On February 8, 2006 President Bush signed into law the Deficit Reduction Act of 2005, referred to as DEFRA 2005. The act is several hundred pages long; about 10 of those pages make substantial changes to current Medicaid rules and policy regarding coverage of nursing home expense.

Prior to this law, the period of time called the lookback period was 3 years. The lookback period is the length of time prior to a person’s application for Medicaid during which they may have made transfers (for less than fair market value) of any assets. This information is requested on the Medicaid application form. Transfers made before this time were not considered.

The new lookback period is 5 years. Any transfers during the lookback period need to be disclosed and it is posible that they could create a period of ineligibility for Medicaid. Under the old law the number of months of penalty (arrived at by dividing the average monthly cost of a nursing home into the amount transferred) began at the time of the transfer. In many cases, if the transfer occurred several months before, the penalty period may have already gone by.

But the new law makes a significant change. The penalty period now begins running from the date the person is “otherwise eligible,” i.e. when they apply for Medicaid and are determined to be eligible. Thus, transfers made during the previous 5 years may make a new applicant for Medicaid ineligible for a number of months from the date they apply. Any transfers will be lumped together to determine the penalty, another change in the law recently enacted.

The new law also makes changes in how annuities are treated and severely restricts their use as an asset protection device. Now, the state requires that when a person applies for Medicaid they must agree to name the state as the remainder beneficiary on any annuity they own.

Under the changes brought about by DEFRA, a Medicaid applicant’s homestead is still an exempt asset, which means they can continue to own it without affecting their eligibility for Medicaid. However, the new law does not exempt equity in a home over $500,000; and states may raise this to $750,000.

At the time of this writing, it is not known which figure Michigan will chose. Most people who receive Medicaid benefits will not be affected by this change and will be able to continue to keep their home, and pass it on as an inheritance to family members. Thus far Michigan has not passed legislation for estate recovery, i.e. to allow the state to be reimbursed for any Medicaid assistance it has provided, from a deceased person’s estate.

There is still uncertainty about how this will exactly affect the Medicaid rules in Michigan.

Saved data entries

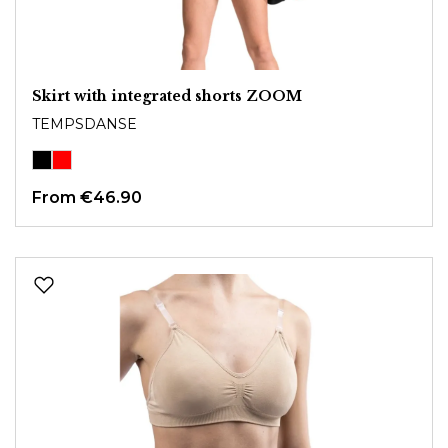
Skirt with integrated shorts ZOOM
TEMPSDANSE
From
€46.90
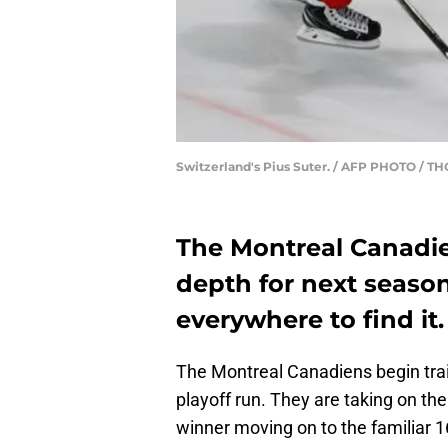
Switzerland's Pius Suter. / AFP PHOTO /
The Montreal Canadi
depth for next seaso
everywhere to find it.
The Montreal Canadiens begin tra
playoff run. They are taking on the
winner moving on to the familiar 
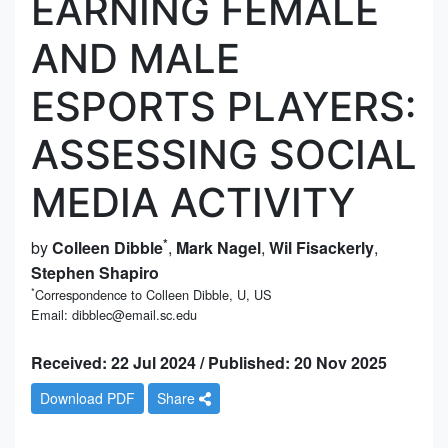
EARNING FEMALE
AND MALE
ESPORTS PLAYERS:
ASSESSING SOCIAL
MEDIA ACTIVITY
*
by
Colleen Dibble
,
Mark Nagel
,
Wil Fisackerly
,
Stephen Shapiro
*
Correspondence to Colleen Dibble, U, US
Email: dibblec@email.sc.edu
Received: 22 Jul 2024 / Published: 20 Nov 2025
Download PDF
Share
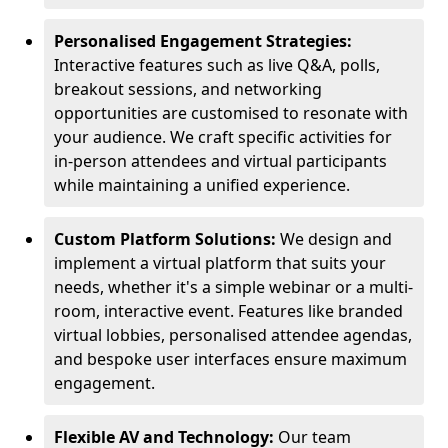
Personalised Engagement Strategies:
Interactive features such as live Q&A, polls,
breakout sessions, and networking
opportunities are customised to resonate with
your audience. We craft specific activities for
in-person attendees and virtual participants
while maintaining a unified experience.
Custom Platform Solutions:
We design and
implement a virtual platform that suits your
needs, whether it's a simple webinar or a multi-
room, interactive event. Features like branded
virtual lobbies, personalised attendee agendas,
and bespoke user interfaces ensure maximum
engagement.
Flexible AV and Technology:
Our team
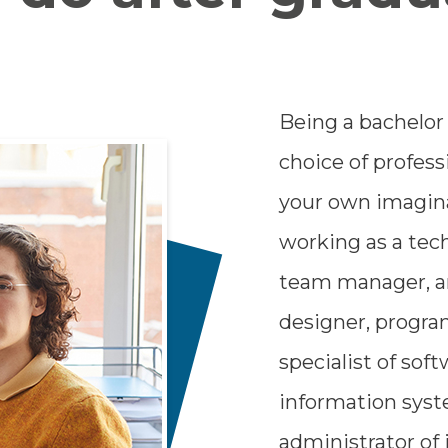
Being a bachelor
choice of profess
your own imaginat
working as a tech
team manager, an
designer, progr
specialist of so
information sys
administrator of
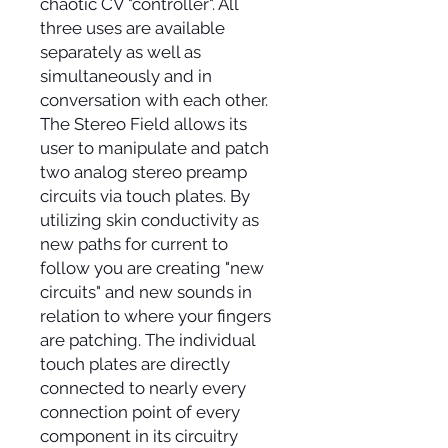
chaotic CV "controller". All
three uses are available
separately as well as
simultaneously and in
conversation with each other.
The Stereo Field allows its
user to manipulate and patch
two analog stereo preamp
circuits via touch plates. By
utilizing skin conductivity as
new paths for current to
follow you are creating "new
circuits" and new sounds in
relation to where your fingers
are patching. The individual
touch plates are directly
connected to nearly every
connection point of every
component in its circuitry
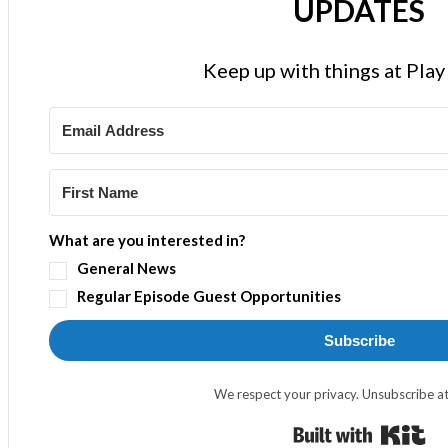
UPDATES
Keep up with things at Pla
What are you interested in?
General News
Regular Episode Guest Opportunities
Subscribe
We respect your privacy. Unsubscribe at
Bui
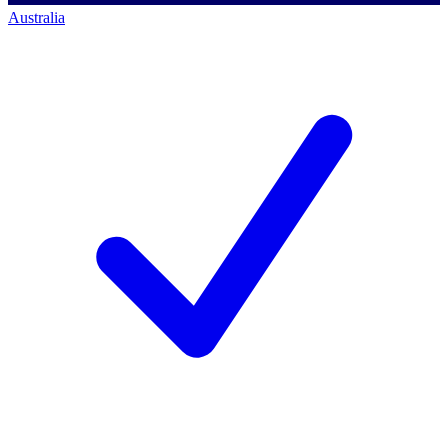
Australia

## TASK STATEMENT
From the text on the Medicaid rule changes, extract the portion that begins with the words "The new lookback" and ends after the words "already gone by.".

## SOLUTION TO THIS PROBLEM
The new lookback period is 5 years. Any transfers during the lookback period need to be disclosed and it is posible that they could create a period of ineligibility for Medicaid. Under the old law the number of months of penalty (arrived at by dividing the average monthly cost of a nursing home into the amount transferred) began at the time of the transfer. In many cases, if the transfer occurred several months before, the penalty period may have already gone by.